Quel che resta del tempo
Hanno un nome, ma non un cognome, solo un'iniziale che aiuti a distinguerli, smistarli, marcarli. Hanno sangue, cervello, viscere, sesso, ma non hanno genitori, soltanto guardiani. Hanno estro, sentimenti, ambizioni e desideri, ma non hanno un futuro. Sono speciali, i ragazzi di Hailsham, ma, reclusi come sono nel lindo istituto, nel cuore della campagna inglese, non hanno idea di cosa significhi essere speciali, e non ha nemmeno grande importanza, perché crescere significa indagare il proprio mondo, scoprire la propria identità e il proprio destino, qualunque esso sia. Ma per Kathy, Tommy e Ruth significa anche condividere un percorso intenso e doloroso che li terrà legati a doppio filo fino alla fine delle loro brevi e oscure esistenze.
Non lasciarmi, tratto dall'omonimo, incantevole e struggente romanzo di Kazuo Ishiguro, è sostenuto dalla voce-off di Kathy H., narratrice in prima persona del libro, ma rinuncia alla strategia immersiva e intrigante del racconto di Ishiguro, in cui la giovane si rivolge al lettore dando per scontate delle conoscenze che questi non possiede e rivelando in maniera estremamente graduale la natura distopica della storia.

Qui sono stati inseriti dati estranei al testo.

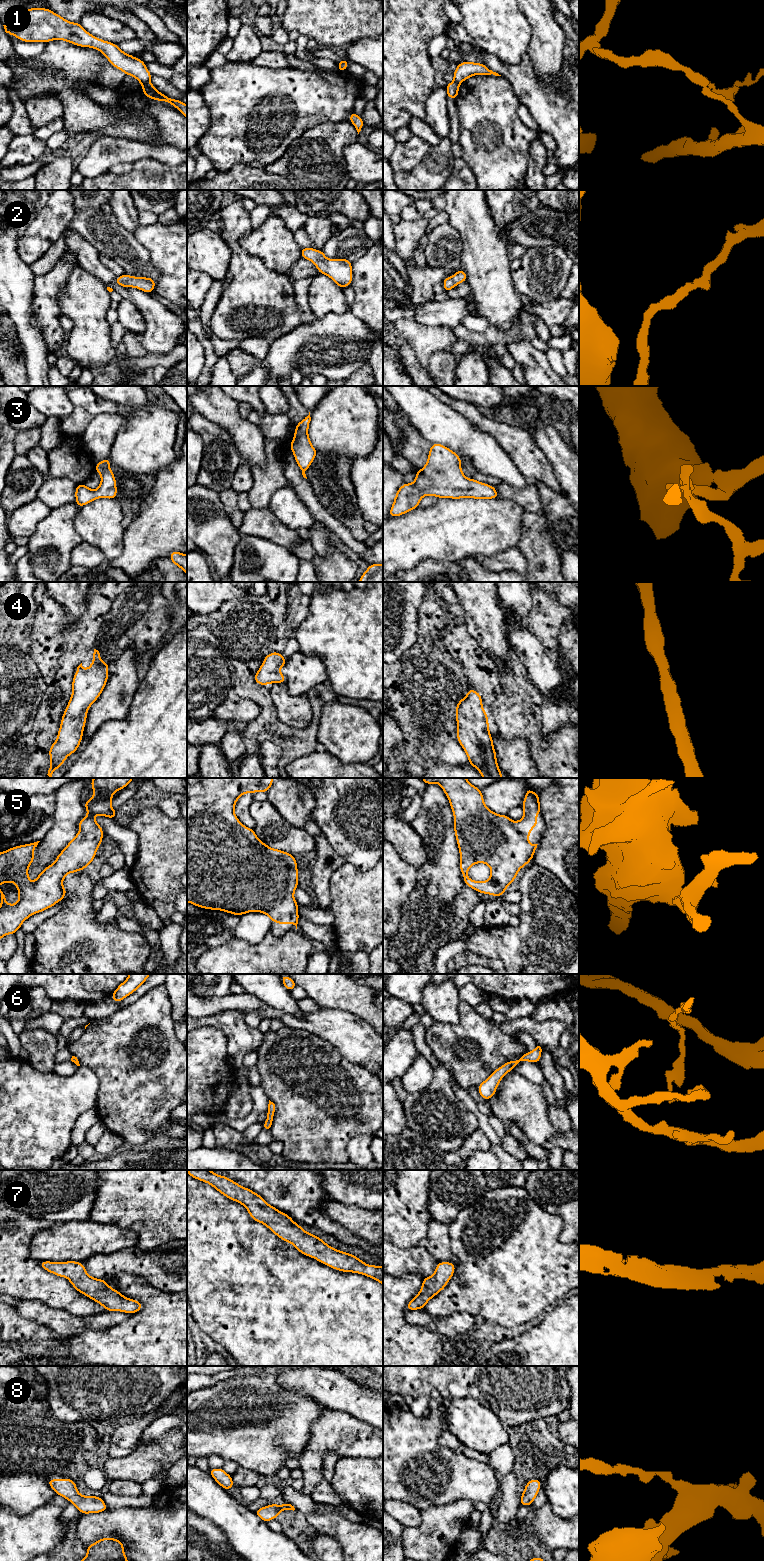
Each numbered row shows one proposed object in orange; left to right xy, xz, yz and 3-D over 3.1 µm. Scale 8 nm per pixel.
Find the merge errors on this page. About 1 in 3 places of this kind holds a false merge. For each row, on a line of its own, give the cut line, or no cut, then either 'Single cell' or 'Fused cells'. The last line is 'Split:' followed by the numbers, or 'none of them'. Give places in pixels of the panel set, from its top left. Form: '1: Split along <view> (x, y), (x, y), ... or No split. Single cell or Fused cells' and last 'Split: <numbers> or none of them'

Nel film di Mark Romanek questo elemento è palesato in apertura, e siamo ben presto messi a parte della tragica sorte dei piccoli ospiti di Hailsham, e della futilità degli aneliti dei tre protagonisti; ma non è certo questo da considerarsi il difetto di una sceneggiatura che lavora eccessivamente di lima rispetto al soggetto, lasciando troppo da dire alle espressive musiche di Rachel Portman e ai paesaggi tinteggiati di malinconia dal direttore della fotografia Adam Kimmel, ma soprattutto agli attori, il cui lavoro, in ogni caso, è eccellente. Carey Mulligan è una timida, generosa e fragile eroina, e Andrew Garfield regala al suo personaggio un vigoroso ma disperato afflato di vita. Entrambi fanno mostra di una maturità straordinaria che però già gli conoscevamo; stupisce invece Keira Knightley, autrice di una prova di grande energia, e in possesso di un carisma tale da mettere quasi in ombra i bravissimi colleghi e di lasciare il segno nelle poche sequenze che questo script un po' anemico le concede.
Il talento degli interpreti si trova a dover sopperire alle mancanze di una sceneggiatura sbilanciata al punto che, nonostante la grande portata emotiva della vicenda, l'empatia con i protagonisti non ingrana che nella parte finale della pellicola, quando i tre condividono la scena, seppure brevemente. La pecca principale del lavoro di Alex Garland, ancora più evidente al lettore di Ishiguro, è quella di tradire la centralità dell'esperienza di Hailsham, a cui il romanzo dedica le sue pagine più accorate perché in essa sono custodite la memoria e il sentimento comune dell'infanzia e dell'innocenza, elementi essenziale dell'universalità cui la storia aspira. Garland sembra voler chiudere quella pratica in fretta, per lasciare spazio - cosa cinematograficamente anche comprensibile - agli attori adulti, e Romanek non è abbastanza ispirato da imprimere in quelle sequenze molto più che una frazione della vitalità e dell'efficacia del romanzo.
Lo script di Garland è comunque abbastanza riuscito da veicolare i numerosi sottotesti e la profonda umanità della storia, accompagnati dagli alti valori tecnici e artistici dei vari reparti realizzativi; che la bellezza della trasposizione non sia paragonabile a quella dell'opera ispiratrice, è un fatto con cui quasi tutti gli adattamenti letterari, fatte salve alcune geniali eccezioni, devono confrontarsi; che l'impatto emozionale sia molto inferiore rispetto a quello del romanzo è forse un bene per gli animi sensibili e afflitti da tendenze depressive: perché la concezione dell'amore, del tempo e della vita di Ishiguro, che il film cerca di afferrare in maniera un po' maldestra nella chiusa, è lucida, lirica, contagiosa e infinitamente triste.